-------- Dataset records

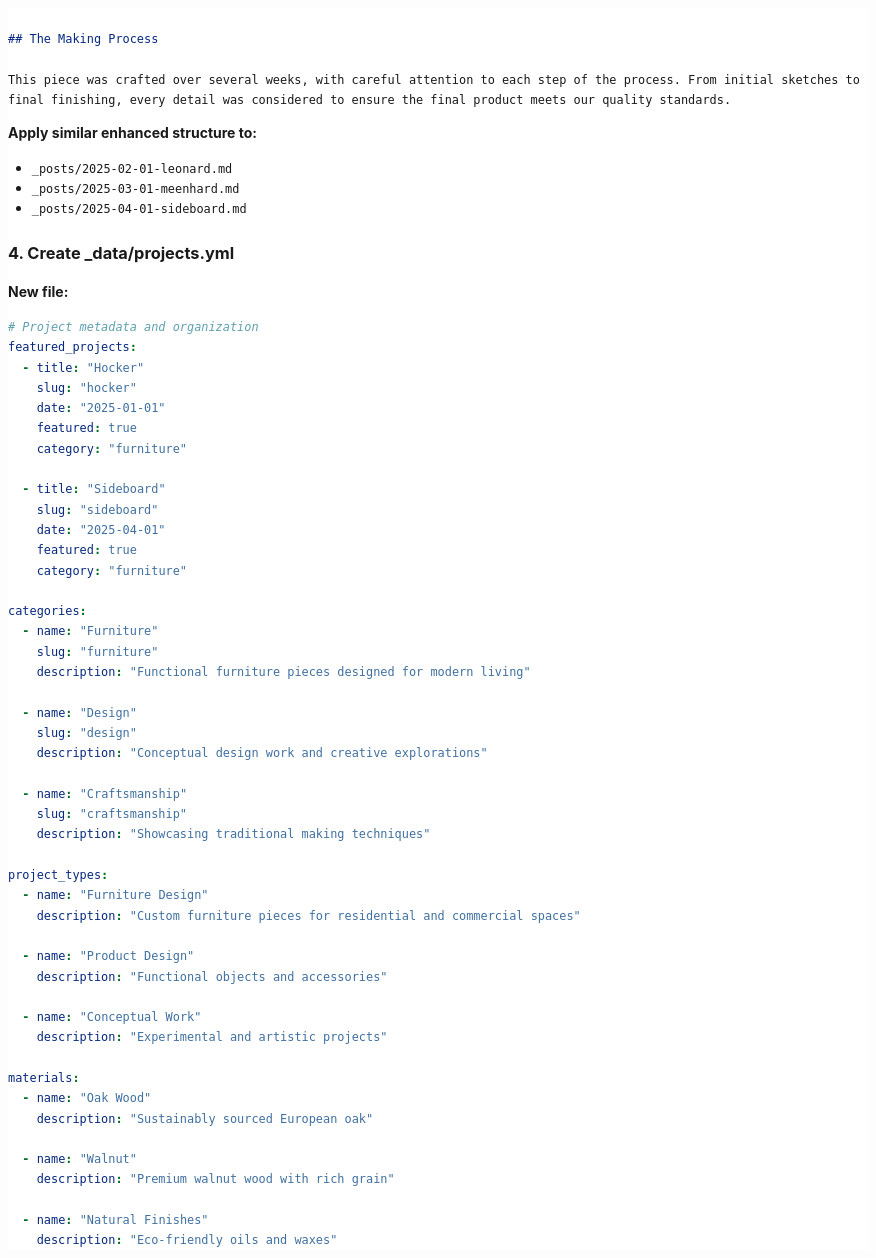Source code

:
 ```markdown

## The Making Process

This piece was crafted over several weeks, with careful attention to each step of the process. From initial sketches to final finishing, every detail was considered to ensure the final product meets our quality standards.
```

**Apply similar enhanced structure to:**
- `_posts/2025-02-01-leonard.md`
- `_posts/2025-03-01-meenhard.md`
- `_posts/2025-04-01-sideboard.md`

### 4. Create _data/projects.yml
**New file:**
```yaml
# Project metadata and organization
featured_projects:
  - title: "Hocker"
    slug: "hocker"
    date: "2025-01-01"
    featured: true
    category: "furniture"
    
  - title: "Sideboard"
    slug: "sideboard"
    date: "2025-04-01"
    featured: true
    category: "furniture"

categories:
  - name: "Furniture"
    slug: "furniture"
    description: "Functional furniture pieces designed for modern living"
    
  - name: "Design"
    slug: "design"
    description: "Conceptual design work and creative explorations"
    
  - name: "Craftsmanship"
    slug: "craftsmanship"
    description: "Showcasing traditional making techniques"

project_types:
  - name: "Furniture Design"
    description: "Custom furniture pieces for residential and commercial spaces"
    
  - name: "Product Design"
    description: "Functional objects and accessories"
    
  - name: "Conceptual Work"
    description: "Experimental and artistic projects"

materials:
  - name: "Oak Wood"
    description: "Sustainably sourced European oak"
    
  - name: "Walnut"
    description: "Premium walnut wood with rich grain"
    
  - name: "Natural Finishes"
    description: "Eco-friendly oils and waxes"

```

----------------

- _What you have to do_
Would you retype every record above exactly, leaving out the pictures?

- _Your response_
Source code

:
 ```markdown

## The Making Process

This piece was crafted over several weeks, with careful attention to each step of the process. From initial sketches to final finishing, every detail was considered to ensure the final product meets our quality standards.
```

**Apply similar enhanced structure to:**
- `_posts/2025-02-01-leonard.md`
- `_posts/2025-03-01-meenhard.md`
- `_posts/2025-04-01-sideboard.md`

### 4. Create _data/projects.yml
**New file:**
```yaml
# Project metadata and organization
featured_projects:
  - title: "Hocker"
    slug: "hocker"
    date: "2025-01-01"
    featured: true
    category: "furniture"
    
  - title: "Sideboard"
    slug: "sideboard"
    date: "2025-04-01"
    featured: true
    category: "furniture"

categories:
  - name: "Furniture"
    slug: "furniture"
    description: "Functional furniture pieces designed for modern living"
    
  - name: "Design"
    slug: "design"
    description: "Conceptual design work and creative explorations"
    
  - name: "Craftsmanship"
    slug: "craftsmanship"
    description: "Showcasing traditional making techniques"

project_types:
  - name: "Furniture Design"
    description: "Custom furniture pieces for residential and commercial spaces"
    
  - name: "Product Design"
    description: "Functional objects and accessories"
    
  - name: "Conceptual Work"
    description: "Experimental and artistic projects"

materials:
  - name: "Oak Wood"
    description: "Sustainably sourced European oak"
    
  - name: "Walnut"
    description: "Premium walnut wood with rich grain"
    
  - name: "Natural Finishes"
    description: "Eco-friendly oils and waxes"

```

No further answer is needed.